─── ИСХОДНЫЙ ТЕКСТ

Актриса для Набокова
Актриса для Набокова
«Камера обскура» в Театре-студии под руководством Олега Табакова
Новый спектакль табаковского театра поможет тому, кто еще не составил собственного мнения о среднеевропейском зрелище. Не в «Комеди Франсез», не в Королевском Шекспировском, а в небольшом городском театре, где режиссер ставит спектакли, время от времени посещает тот или иной национальный или международный фестиваль, откуда уезжает без премий, но зато имея в кармане еще одно или два приглашения — из-за одного только удобства такого спектакля, с одной стороны, для фестивальной афиши, с другой, может быть, как раз самой первой стороны, — для фестивального бюджета. Удачно, то есть в необходимых пропорциях соединив в себе все, «Камера обскура» удовлетворит тоску консерватора по новым формам и откликнется на неосознанные чувственные поползновения завзятого интеллектуала-постмодерниста. И единственное, что мешает его совершенной усредненности (этой взвеси, от которой долго приходится ждать хоть какого-то осадка, — чтоб осталось что сказать определенно про хорошее и плохое), вернее, единственная, — актриса, которая играет главную женскую роль (других женских ролей здесь, впрочем, нет). Ее зовут Камий Кайоль.
Хотя она, окончив курс Табакова, после Школы-студии играла в знаменитом московском подвале на улице Чаплыгина сезон или два, режиссер Антон Кузнецов увидел ее в Монреале в спектакле франкоязычной канадской труппы; там же, как говорят, родилась идея «Камеры обскура». И Камий снова была приглашена Табаковым в Москву.

──────

_НАД ЧЕМ РАБОТАТЬ_
Напишите продолжение рецензии на спектакль «Камера обскура», начиная сразу после ее последнего предложения.

─── НАБОР МАТЕРИАЛОВ

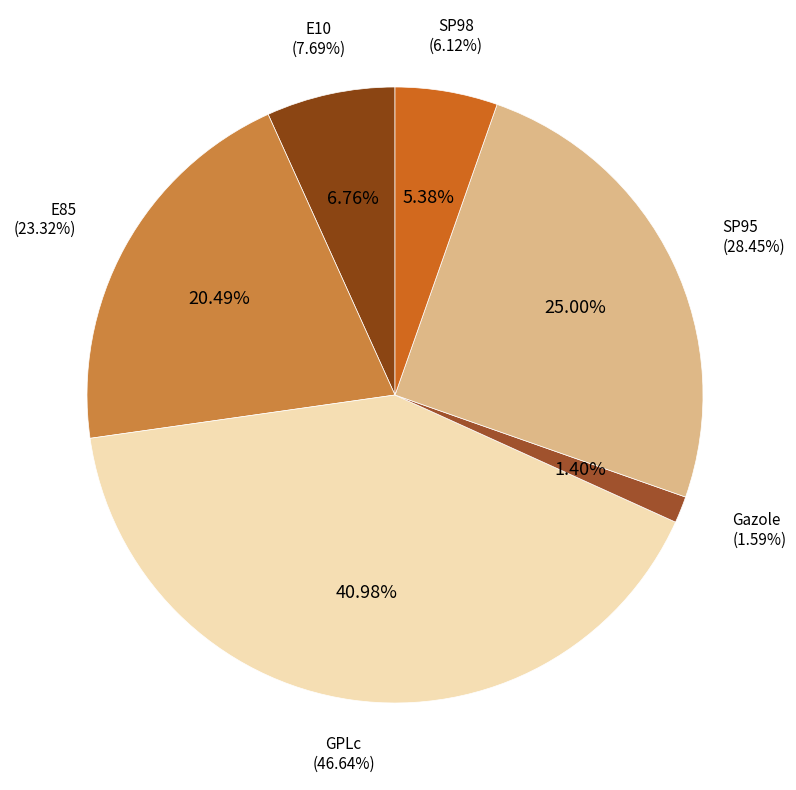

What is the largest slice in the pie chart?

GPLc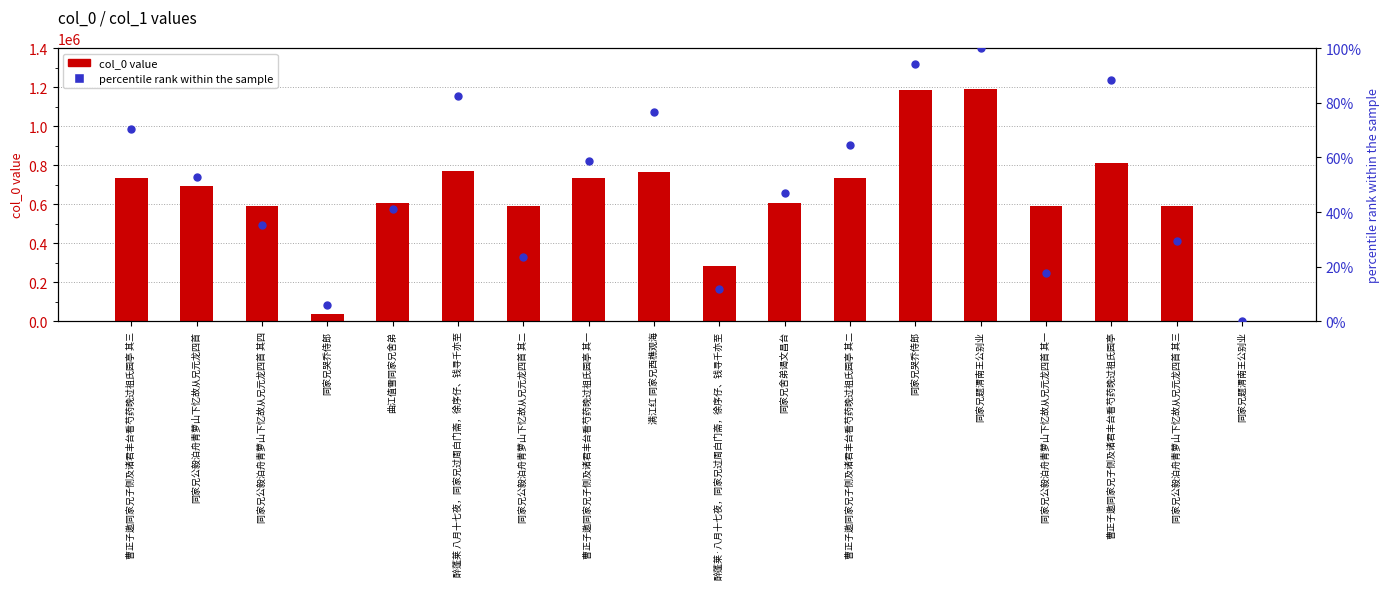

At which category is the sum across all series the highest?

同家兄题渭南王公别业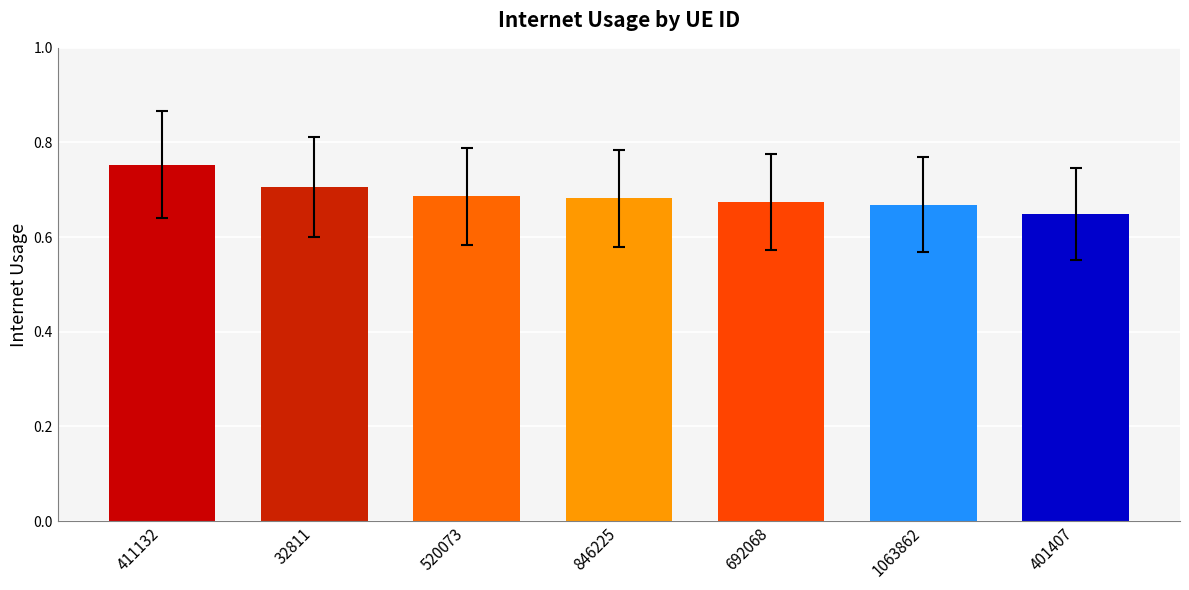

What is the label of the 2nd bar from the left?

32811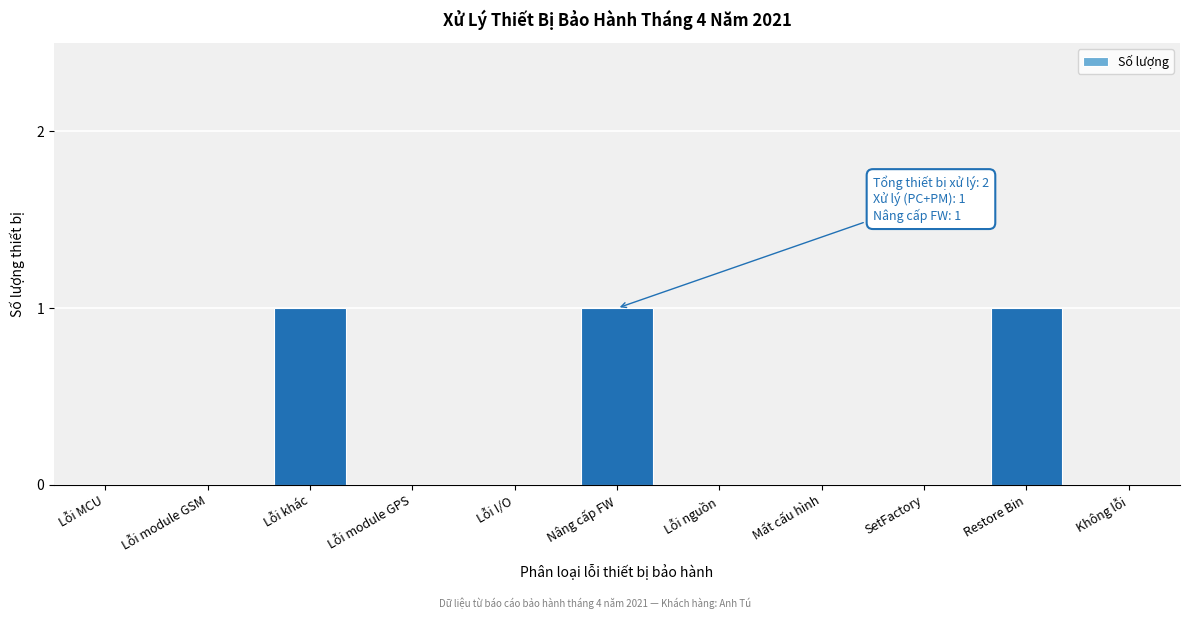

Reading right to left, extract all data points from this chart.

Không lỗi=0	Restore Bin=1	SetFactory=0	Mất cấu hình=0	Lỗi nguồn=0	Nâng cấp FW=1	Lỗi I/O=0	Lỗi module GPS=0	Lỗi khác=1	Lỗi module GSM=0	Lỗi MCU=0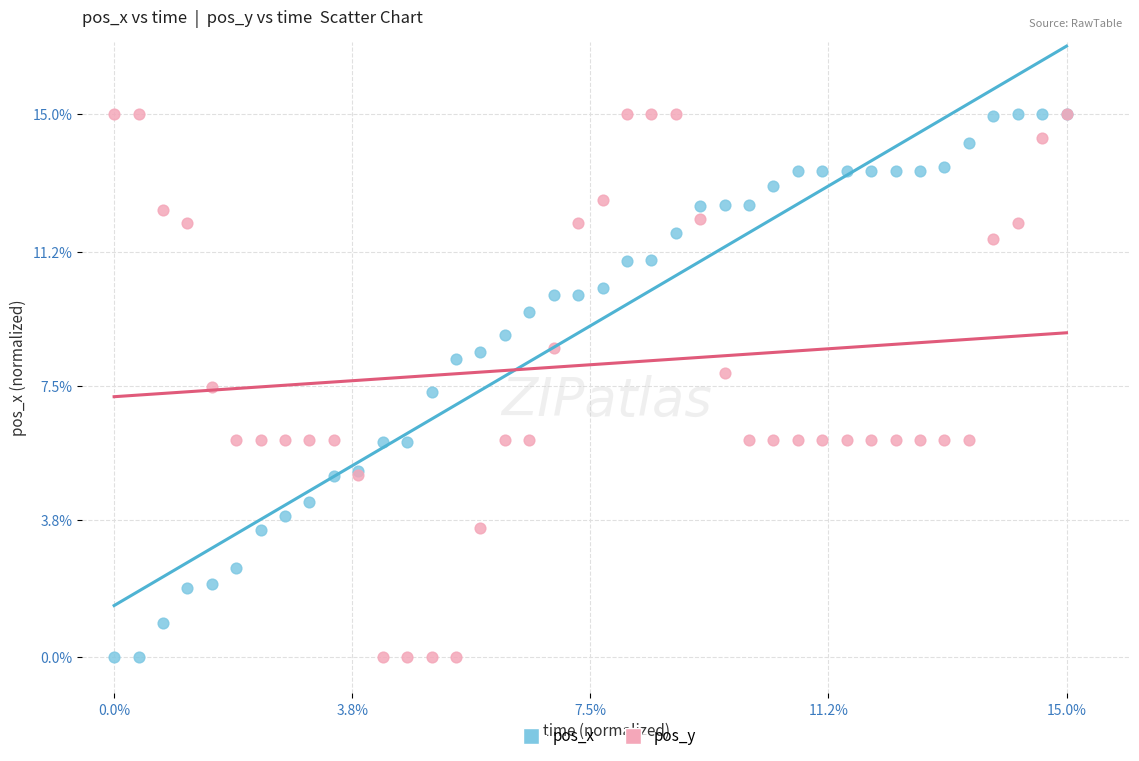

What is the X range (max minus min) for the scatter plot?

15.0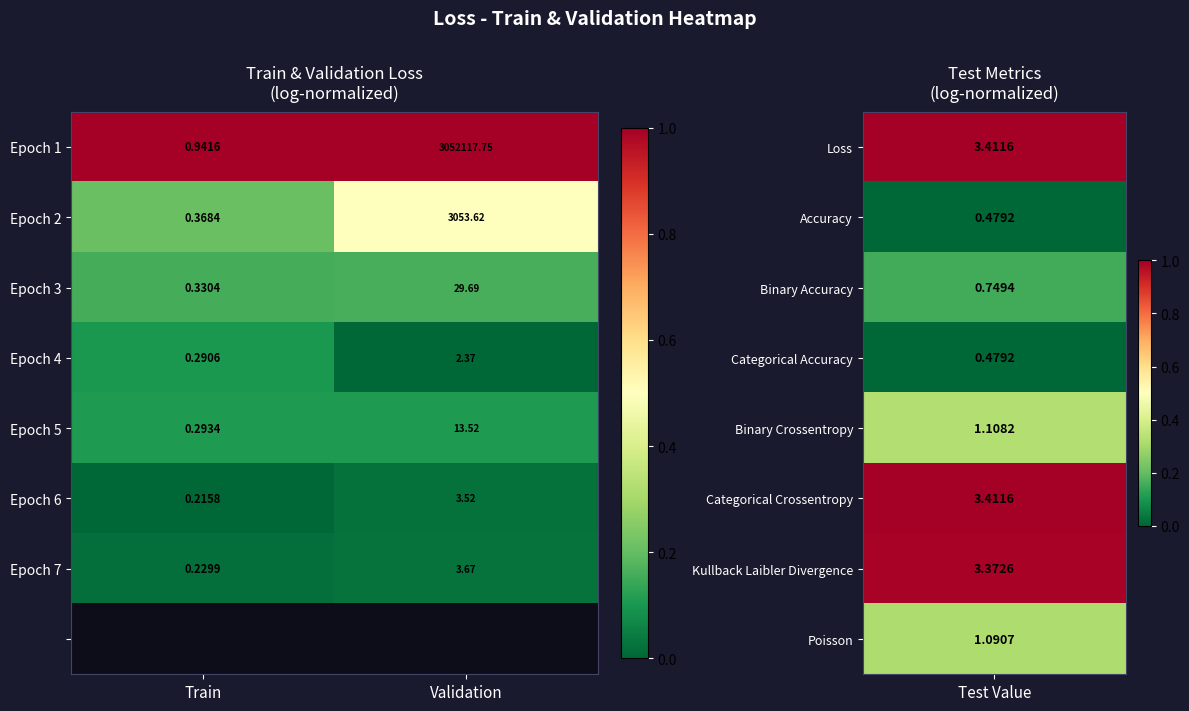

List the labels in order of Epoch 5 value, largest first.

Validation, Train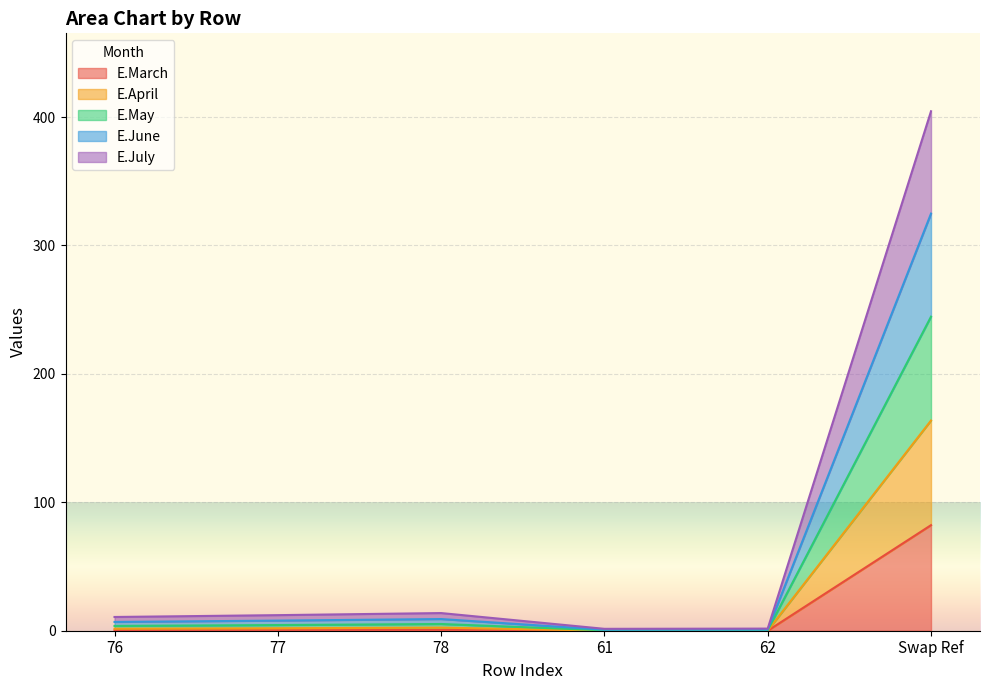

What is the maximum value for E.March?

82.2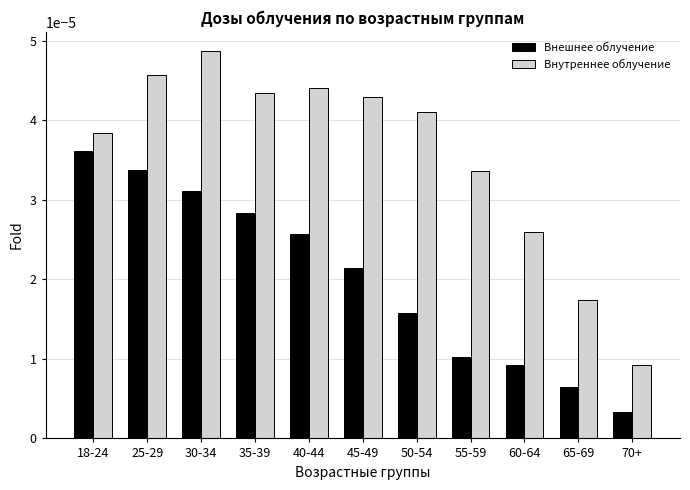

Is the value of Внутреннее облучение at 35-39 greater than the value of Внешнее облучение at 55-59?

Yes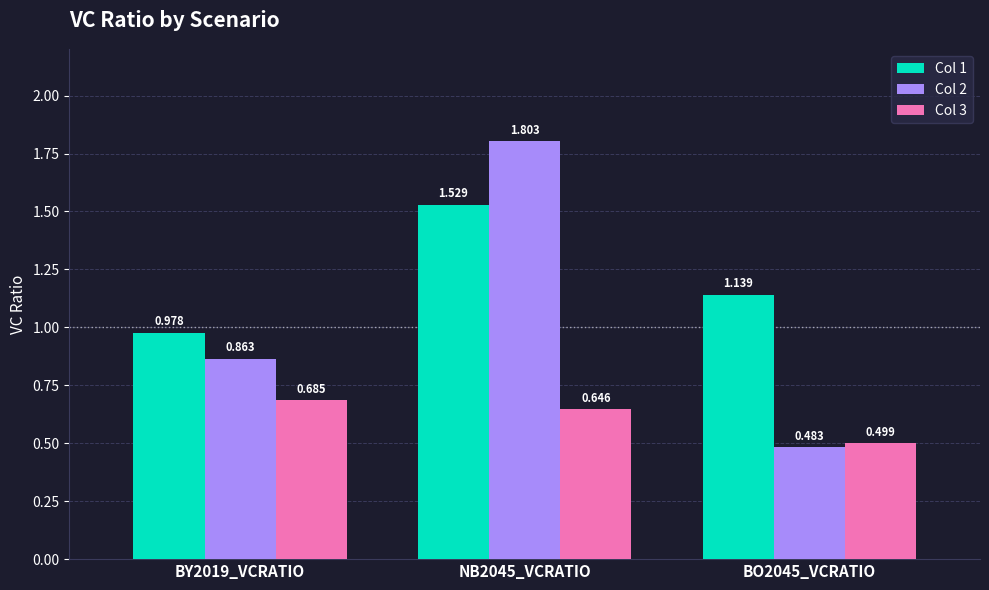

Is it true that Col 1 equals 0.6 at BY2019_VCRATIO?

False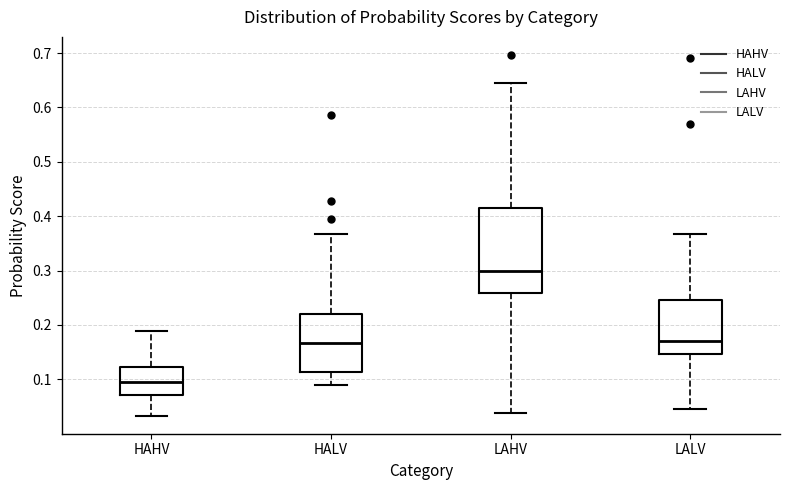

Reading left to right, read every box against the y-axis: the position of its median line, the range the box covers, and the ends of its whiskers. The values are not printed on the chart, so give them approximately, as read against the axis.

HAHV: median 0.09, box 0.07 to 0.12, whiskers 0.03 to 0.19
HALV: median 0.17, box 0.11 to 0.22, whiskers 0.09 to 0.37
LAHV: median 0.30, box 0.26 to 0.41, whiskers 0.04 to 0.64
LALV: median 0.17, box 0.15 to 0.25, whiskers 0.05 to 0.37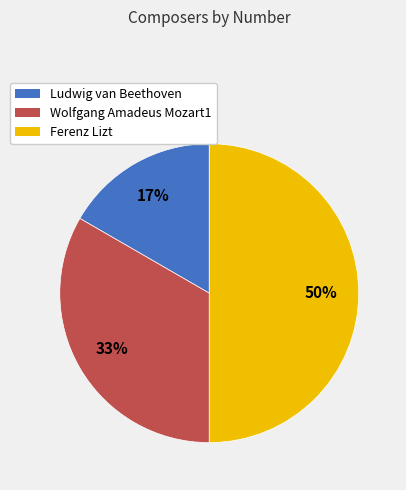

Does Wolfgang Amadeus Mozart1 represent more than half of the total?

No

──────

_ПОЛЕ ОТВЕТА_
Рядом с ней играют Борис Плотников, Андрей Смоляков, Павел Кондратьев. Двое последних — актеры табаковского театра; Плотников — чужой школы, но в этом театре играет уже второй спектакль. Хорошие актеры, но что-то мешает их хорошей игре. Может быть, отсутствие акцента (у Кайоль это даже не бросающийся в глаза и уши акцент, а «остранняющий», то есть делающий речь ее несколько (чуже)странной, оттенок речи). Пускай покажется смешным, но и это тоже. В игре остальных почти полностью на всем протяжении спектакля отсутствует дистанция между словом и словом, словом и чувством, разрушающая повествовательную манеру Набокова. Как если бы морские камешки вдруг вытаскивали на солнце, или, наоборот, высушивали бабочек без всяких правил, чтобы они выцвечивались и блекли; как листики школьного гербария, наскоро собранного в последние дни августа и прихваченного казеиновым клеем, который желтыми пятнами всегда предательски вылезает на лицевую сторону, выклеенного на большие белые страницы альбома для рисования; при хорошем отношении учительница могла поставить четверку — за усердие. Почитав Набокова, неизменно перенимаешь его стиль, которому тут же неумело подражаешь, и одна мелочь тянет за собой другую, быть может, еще более мелкую и еще дальше отстоящую от темы повествования деталь.
«Камера обскура» в Театре под руководством Олега Табакова и вовсе наводит на мысль об абсолютной непереводимости набоковского языка на театральный (о чем, впрочем, заводится речь при всяком обращении театра к прозаическому наследию ВВ). Во всяком случае, литературная прелесть эротических изысков Набокова, его эвфемизмы и на ту же тему «прямая речь» в «изобразительном ряду» уже не так обаятельны.
Да, может статься, насильственная театрализация для Набокова равна гибели, и его прозе более соответствует кино с его изощренным техническим инструментарием, еще точнее — немое кино, где избыточность жеста объясняется не недостатком вкуса, а производственной необходимостью, а сюжет, дабы не выпустить из своих цепких лап внимание публики, всегда шатается из крайности в крайность.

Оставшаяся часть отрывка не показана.